As many as 9,000 non-metallic mines operate in Illinois, Iowa, Minnesota, and Wisconsin – approximately one mine for every 3,000 residents. Until recently, those mines have operated without opposition. But industrial sand mining recently has become a more contentious issue as environmental groups have taken note of the growing number of mines meeting the growing demand for the industrial silica sand used in oil and natural gas development, referred to as “frac sand.”
In this Policy Study, the third in a series addressing frac sand mining topics, Heartland Institute Research Fellow Isaac Orr and Mark Krumenacher, a senior principal and senior vice president of GZA GeoEnvironmental, Inc., specifically address the potential impacts of frac sand mining on public roadways. They write:
Because local units of government generally have the primary regulatory responsibility for industrial sand mining in the Midwest, this Policy Study is written especially for them and the constituents they serve.

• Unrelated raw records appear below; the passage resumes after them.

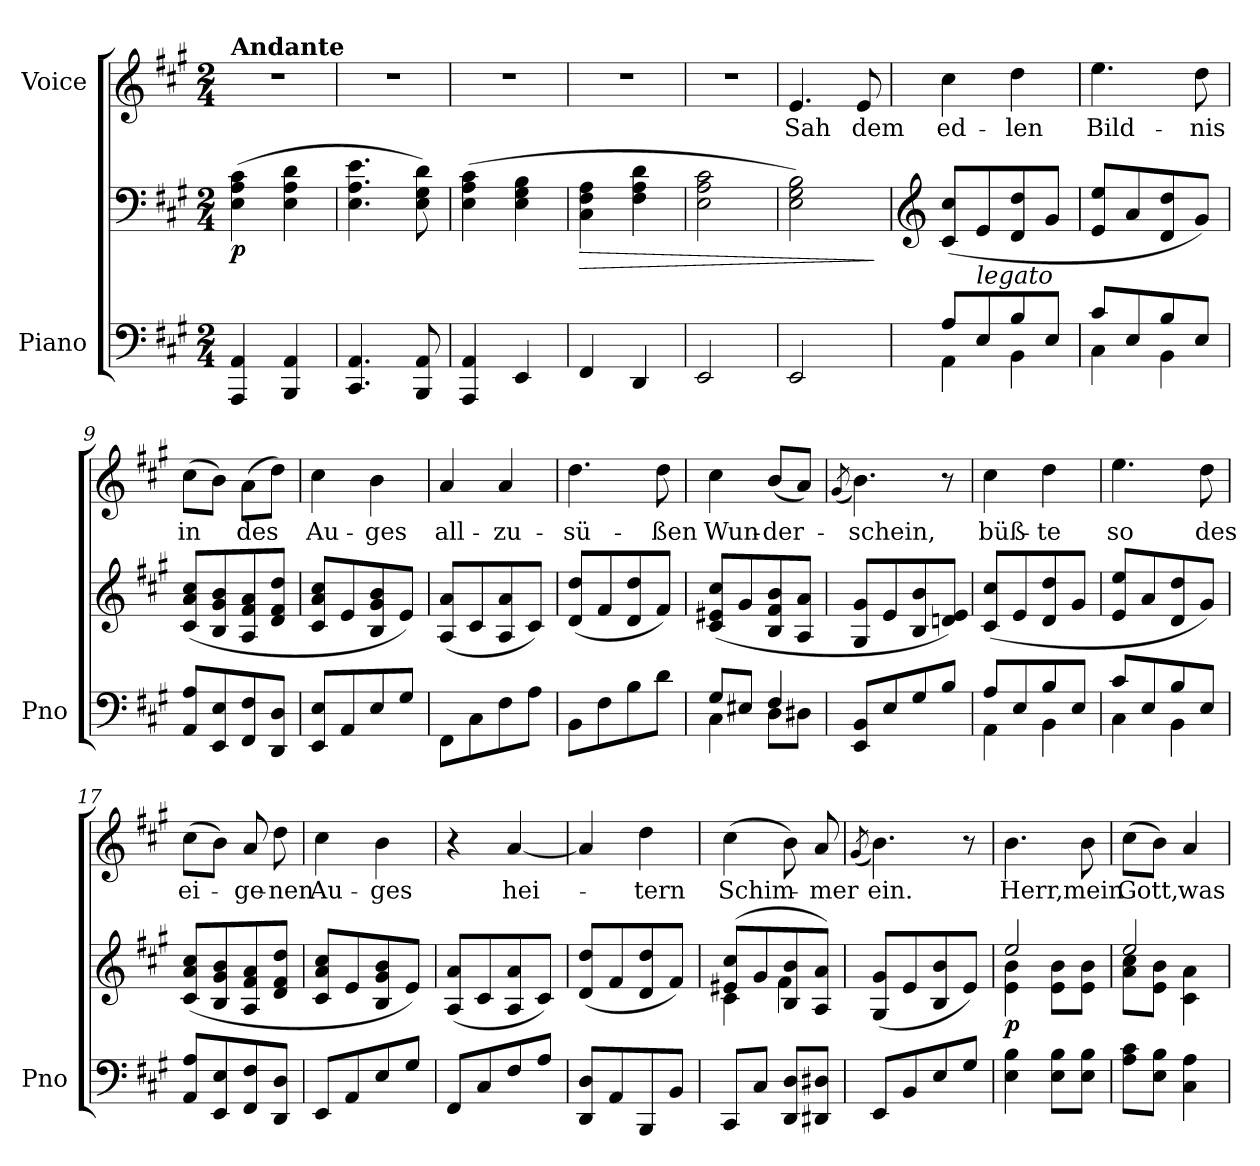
**kern	**kern	**dynam	**kern	**text
*part2	*part2	*part2	*part1	*part1
*staff3	*staff2	*staff2/3	*staff1	*staff1
*I"Piano	*	*	*I"Voice	*
*I'Pno	*	*	*	*
*clefF4	*clefF4	*	*clefG2	*
*k[f#c#g#]	*k[f#c#g#]	*	*k[f#c#g#]	*
*M2/4	*M2/4	*	*M2/4	*
=1	=1	=1	=1	=1
!	!	!	!LO:TX:a:B:t=Andante	!
!	!	!LO:DY:b	!	!
4AAA/ 4AA/	(4E\ 4A\ 4c#\	p	2r	.
4BBB/ 4AA/	4E\ 4A\ 4d\	.	.	.
=2	=2	=2	=2	=2
4.CC#/ 4.AA/	4.E\ 4.A\ 4.e\	.	2r	.
8BBB/ 8AA/	8E\ 8G#\ 8d\)	.	.	.
=3	=3	=3	=3	=3
4AAA/ 4AA/	(4E\ 4A\ 4c#\	.	2r	.
4EE/	4E\ 4G#\ 4B\	.	.	.
=4	=4	=4	=4	=4
!	!	!LO:HP:b	!	!
4FF#/	4C#\ 4F#\ 4A\	>	2r	.
4DD/	4F#\ 4A\ 4d\	.	.	.
=5	=5	=5	=5	=5
2EE/	2E\ 2A\ 2c#\	.	2r	.
=6	=6	=6	=6	=6
2EE/	2E\ 2G#\ 2B\)	.	4.e/	Sah
.	.	.	8e/	dem
.	.	]	.	.
=7	=7	=7	=7	=7
*	*clefG2	*	*	*
*^	*	*	*	*
8A/L	4AA\	(8c#/ 8cc#/L	.	4cc#\	ed-
!LO:TX:i:t=legato	!	!	!	!	!
8E/	.	8e/	.	.	.
8B/	4BB\	8d/ 8dd/	.	4dd\	-len
8E/J	.	8g#/J	.	.	.
=8	=8	=8	=8	=8	=8
8c#/L	4C#\	8e/ 8ee/L	.	4.ee\	Bild-
8E/	.	8a/	.	.	.
8B/	4BB\	8d/ 8dd/	.	.	.
8E/J	.	8g#/J)	.	8dd\	-nis
*v	*v	*	*	*	*
=9	=9	=9	=9	=9
8AA/ 8A/L	(8c#/ 8a/ 8cc#/L	.	(8cc#\L	in
8EE/ 8E/	8B/ 8g#/ 8b/	.	8b\J)	.
8FF#/ 8F#/	8A/ 8f#/ 8a/	.	(8a\L	des
8DD/ 8D/J	8d/ 8f#/ 8dd/J	.	8dd\J)	.
=10	=10	=10	=10	=10
8EE/ 8E/L	8c#/ 8a/ 8cc#/L	.	4cc#\	Au-
8AA/	8e/	.	.	.
8E/	8B/ 8g#/ 8b/	.	4b\	-ges
8G#/J	8e/J)	.	.	.
=11	=11	=11	=11	=11
8FF#\L	(8A/ 8a/L	.	4a/	all-
8C#\	8c#/	.	.	.
8F#\	8A/ 8a/	.	4a/	-zu-
8A\J	8c#/J)	.	.	.
=12	=12	=12	=12	=12
8BB\L	(8d/ 8dd/L	.	4.dd\	-sü-
8F#\	8f#/	.	.	.
8B\	8d/ 8dd/	.	.	.
8d\J	8f#/J)	.	8dd\	-ßen
=13	=13	=13	=13	=13
*^	*	*	*	*
8G#/L	4C#\	(8c#/ 8e#X/ 8cc#/L	.	4cc#\	Wun-
8E#X/J	.	8g#/	.	.	.
4F#/	8D\L	8B/ 8f#/ 8b/	.	(8b/L	-der-
.	8D#X\J	8A/ 8a/J	.	8a/J)	.
*v	*v	*	*	*	*
=14	=14	=14	=14	=14
.	.	.	(8qg#/	.
8EE/ 8BB/L	8G#/ 8g#/L	.	4.b\)	-schein,
8E/	8e/	.	.	.
8G#/	8B/ 8b/	.	.	.
8B/J	8dn/ 8e/J)	.	8r	.
=15	=15	=15	=15	=15
*^	*	*	*	*
8A/L	4AA\	(8c#/ 8cc#/L	.	4cc#\	büß-
8E/	.	8e/	.	.	.
8B/	4BB\	8d/ 8dd/	.	4dd\	-te
8E/J	.	8g#/J	.	.	.
=16	=16	=16	=16	=16	=16
8c#/L	4C#\	8e/ 8ee/L	.	4.ee\	so
8E/	.	8a/	.	.	.
8B/	4BB\	8d/ 8dd/	.	.	.
8E/J	.	8g#/J)	.	8dd\	des
*v	*v	*	*	*	*
=17	=17	=17	=17	=17
8AA/ 8A/L	(8c#/ 8a/ 8cc#/L	.	(8cc#\L	ei-
8EE/ 8E/	8B/ 8g#/ 8b/	.	8b\J)	.
8FF#/ 8F#/	8A/ 8f#/ 8a/	.	8a/	-ge-
8DD/ 8D/J	8d/ 8f#/ 8dd/J	.	8dd\	-nen
=18	=18	=18	=18	=18
8EE/L	8c#/ 8a/ 8cc#/L	.	4cc#\	Au-
8AA/	8e/	.	.	.
8E/	8B/ 8g#/ 8b/	.	4b\	-ges
8G#/J	8e/J)	.	.	.
=19	=19	=19	=19	=19
8FF#/L	(8A/ 8a/L	.	4r	.
8C#/	8c#/	.	.	.
8F#/	8A/ 8a/	.	[4a/	hei-
8A/J	8c#/J)	.	.	.
=20	=20	=20	=20	=20
8DD/ 8D/L	(8d/ 8dd/L	.	4a/]	.
8AA/	8f#/	.	.	.
8BBB/	8d/ 8dd/	.	4dd\	-tern
8BB/J	8f#/J)	.	.	.
=21	=21	=21	=21	=21
*	*^	*	*	*
8CC#/L	(8e#X/ 8cc#/L	4c#\	.	(4cc#\	Schim-
8C#/J	8g#/	.	.	.	.
8DD/ 8D/L	8B/ 8b/	4f#\	.	8b\)	.
8DD#X/ 8D#X/J	8A/ 8a/J)	.	.	8a/	-mer
*	*v	*v	*	*	*
=22	=22	=22	=22	=22
.	.	.	(8qg#/	.
8EE/L	(8G#/ 8g#/L	.	4.b\)	ein.
8BB/	8e/	.	.	.
8E/	8B/ 8b/	.	.	.
8G#/J	8e/J)	.	8r	.
=23	=23	=23	=23	=23
*	*^	*	*	*
!	!	!	!LO:DY:b	!	!
4E\ 4B\	2ee/	4e\ 4b\	p	4.b\	Herr,
8E\ 8B\L	.	8e\ 8b\L	.	.	.
8E\ 8B\J	.	8e\ 8b\J	.	8b\	mein
=24	=24	=24	=24	=24	=24
8A\ 8c#\L	2ee/	8a\ 8cc#\L	.	(8cc#\L	Gott,
8E\ 8B\J	.	8e\ 8b\J	.	8b\J)	.
4C#\ 4A\	.	4c#\ 4a\	.	4a/	was
*	*v	*v	*	*	*
=	=	=	=	=
*-	*-	*-	*-	*-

It addresses the potential impacts of industrial sand operations on the public roadways and provides an overview of successful methods used to minimize those potential drawbacks while maximizing the benefits of industrial sand mining to the community.
Orr and Krumenacher discuss the main factors that influence the lifespan of a road; examine a case study of road upkeep and maintenance agreements from Chippewa County, Wisconsin; and consider the historical impacts of transporting industrial sand in four Midwest states. They conclude,
local officials … have the statutory authority and adequate tools to protect public infrastructure used by industrial sand operations and other industries. Industrial sand operators have spent millions of dollars upgrading and maintaining local and county roadways to meet their needs for transporting industrial sand and providing safe and efficient transportation for members of the community.